Initially, members of the leadership team ran different areas of the Charter, but this resulted in a case of ‘too many cooks’ who had busy day jobs. We’ve learned from this, streamlined and re-focused the management of the programme – roles and responsibilities are now incredibly clear. Our CEO Jim Coleman signs the Charter and stays actively involved with the initiatives, and we now have a single overall owner – Kate Corrie (Head of People & Culture) – supported by Lucy Doubleday (Managing Partner). We’ve launched more employee resource groups to ensure the business is closer to the experiences of the different groups represented in the agency, but ultimately all actions are being driven from a central point. We’re also very clear with what is mandated in terms of agency participation – some training sessions like unconscious bias, for example, have to be undertaken by everyone.

Data is important, but it’s not everything

We started off with a heavy focus on data and numbers – targeting certain percentages when it comes to representation, for example. We realised a few things quite quickly here – first we needed really great initial data sets to work with in order to effectively track progress, so we had to improve our data collection process across the agency.

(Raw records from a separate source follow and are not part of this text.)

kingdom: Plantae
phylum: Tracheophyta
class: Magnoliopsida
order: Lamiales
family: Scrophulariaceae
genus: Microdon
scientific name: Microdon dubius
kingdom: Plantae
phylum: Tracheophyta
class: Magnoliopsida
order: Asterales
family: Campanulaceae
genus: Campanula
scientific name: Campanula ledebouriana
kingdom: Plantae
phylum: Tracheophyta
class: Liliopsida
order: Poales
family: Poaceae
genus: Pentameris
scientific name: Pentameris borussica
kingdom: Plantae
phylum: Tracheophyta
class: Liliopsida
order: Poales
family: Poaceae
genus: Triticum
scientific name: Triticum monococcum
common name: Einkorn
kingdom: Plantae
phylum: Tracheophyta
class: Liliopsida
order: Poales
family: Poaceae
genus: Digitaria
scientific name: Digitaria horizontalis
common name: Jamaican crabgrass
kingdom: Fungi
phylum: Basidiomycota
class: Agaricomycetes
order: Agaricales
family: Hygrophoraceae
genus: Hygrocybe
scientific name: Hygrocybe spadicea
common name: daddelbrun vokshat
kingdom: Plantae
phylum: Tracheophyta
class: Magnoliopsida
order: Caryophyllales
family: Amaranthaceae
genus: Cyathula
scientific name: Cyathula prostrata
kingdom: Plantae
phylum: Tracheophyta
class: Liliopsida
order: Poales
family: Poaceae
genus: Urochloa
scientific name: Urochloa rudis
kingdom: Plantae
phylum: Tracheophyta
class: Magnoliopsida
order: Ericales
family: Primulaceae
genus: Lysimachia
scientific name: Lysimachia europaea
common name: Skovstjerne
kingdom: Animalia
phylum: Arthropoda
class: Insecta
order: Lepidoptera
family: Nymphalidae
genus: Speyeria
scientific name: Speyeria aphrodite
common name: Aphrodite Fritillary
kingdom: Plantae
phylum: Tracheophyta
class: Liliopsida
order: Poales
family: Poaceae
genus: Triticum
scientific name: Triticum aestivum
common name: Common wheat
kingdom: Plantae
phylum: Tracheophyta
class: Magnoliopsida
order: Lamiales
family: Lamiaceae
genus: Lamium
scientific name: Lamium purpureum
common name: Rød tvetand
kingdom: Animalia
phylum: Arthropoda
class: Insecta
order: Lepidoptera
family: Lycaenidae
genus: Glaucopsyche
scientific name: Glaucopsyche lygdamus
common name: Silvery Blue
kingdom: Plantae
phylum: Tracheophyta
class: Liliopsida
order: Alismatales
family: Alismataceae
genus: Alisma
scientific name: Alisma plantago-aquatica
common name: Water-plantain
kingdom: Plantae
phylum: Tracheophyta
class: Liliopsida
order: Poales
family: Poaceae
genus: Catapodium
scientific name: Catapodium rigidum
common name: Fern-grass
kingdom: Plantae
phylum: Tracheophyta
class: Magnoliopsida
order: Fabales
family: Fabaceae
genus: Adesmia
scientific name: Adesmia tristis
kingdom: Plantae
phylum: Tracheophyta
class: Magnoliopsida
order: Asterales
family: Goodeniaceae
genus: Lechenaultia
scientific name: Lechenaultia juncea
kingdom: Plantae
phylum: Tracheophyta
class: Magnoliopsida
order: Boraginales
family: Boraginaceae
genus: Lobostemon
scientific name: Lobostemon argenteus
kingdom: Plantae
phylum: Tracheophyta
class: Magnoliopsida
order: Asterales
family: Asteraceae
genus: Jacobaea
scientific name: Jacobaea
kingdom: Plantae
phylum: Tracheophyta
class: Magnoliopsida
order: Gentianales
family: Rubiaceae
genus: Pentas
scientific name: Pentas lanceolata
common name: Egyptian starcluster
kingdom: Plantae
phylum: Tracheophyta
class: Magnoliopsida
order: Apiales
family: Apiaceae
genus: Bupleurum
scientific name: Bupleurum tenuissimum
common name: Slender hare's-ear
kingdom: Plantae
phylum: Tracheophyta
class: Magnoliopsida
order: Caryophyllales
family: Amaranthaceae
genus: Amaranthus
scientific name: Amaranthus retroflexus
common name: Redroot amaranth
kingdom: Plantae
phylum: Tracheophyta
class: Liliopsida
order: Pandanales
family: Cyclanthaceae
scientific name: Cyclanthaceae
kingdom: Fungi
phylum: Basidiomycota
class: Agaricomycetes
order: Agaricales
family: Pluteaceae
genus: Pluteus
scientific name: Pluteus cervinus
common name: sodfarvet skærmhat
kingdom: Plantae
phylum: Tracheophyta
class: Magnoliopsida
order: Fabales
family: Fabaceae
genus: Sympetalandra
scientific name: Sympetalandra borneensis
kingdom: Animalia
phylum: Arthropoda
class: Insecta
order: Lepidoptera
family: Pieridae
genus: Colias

And secondly, while specific targets are important (and we still include these), so are broader cultural activities – inclusion should be woven into the fabric of the agency, not just given as a numerical target on a piece of paper.

You will need help

We tried at first to do too much on our own, but eventually realised we would benefit from some help in some areas. There are some great partners and organisations out there. For example, in year three of the Charter, we felt we needed to overhaul the way we recruited. We worked with the excellent Jennie Child at Balance who really unpicked our recruitment process from an objective position. We’ve also had some excellent external speakers who’ve come in to educate and inspire the agency, such as Lisa Power MBE, Marvin Sordell and Kim Erin Cowley. But it’s important to find the right people – there are lots of trainers and speakers who talk a good game but don’t deliver. Be thorough with your vetting process before bringing anyone in. As a starting point, the IPA holds excellent conferences and has good resources to lean into, including its annual agency census.

You’re never finished!

When we assess the Charter and our goals each year we do share both the achievements and where we have more work to do with the agency, but it’s not a case of ever feeling like we’ve ‘completed’ it. It’s about continuous evolution. There’s always more that can be done both internally and in the wider industry. For example, we re-launched our Upstarts programme last year to help bring people from broader socioeconomic backgrounds into advertising, and it’s still very much in the initial stages – when we reach the goals we’ve currently set, it’ll be time to set more ambitious ones.

We’re so proud that E,D&I now runs throughout the agency – perhaps not seamlessly at all times, but it’s certainly a part of our culture and drives our business performance too. At a time when clients are requesting evidence of D&I actions as part of RFIs, it’s good to be in a place where we can share initiatives and proof of progress. It’s taken a lot of effort to get here, and also a lot of honesty with ourselves and our colleagues. But we know that inclusion and representation at every level is key to building an agency where our people thrive, and our clients benefit from the best possible work.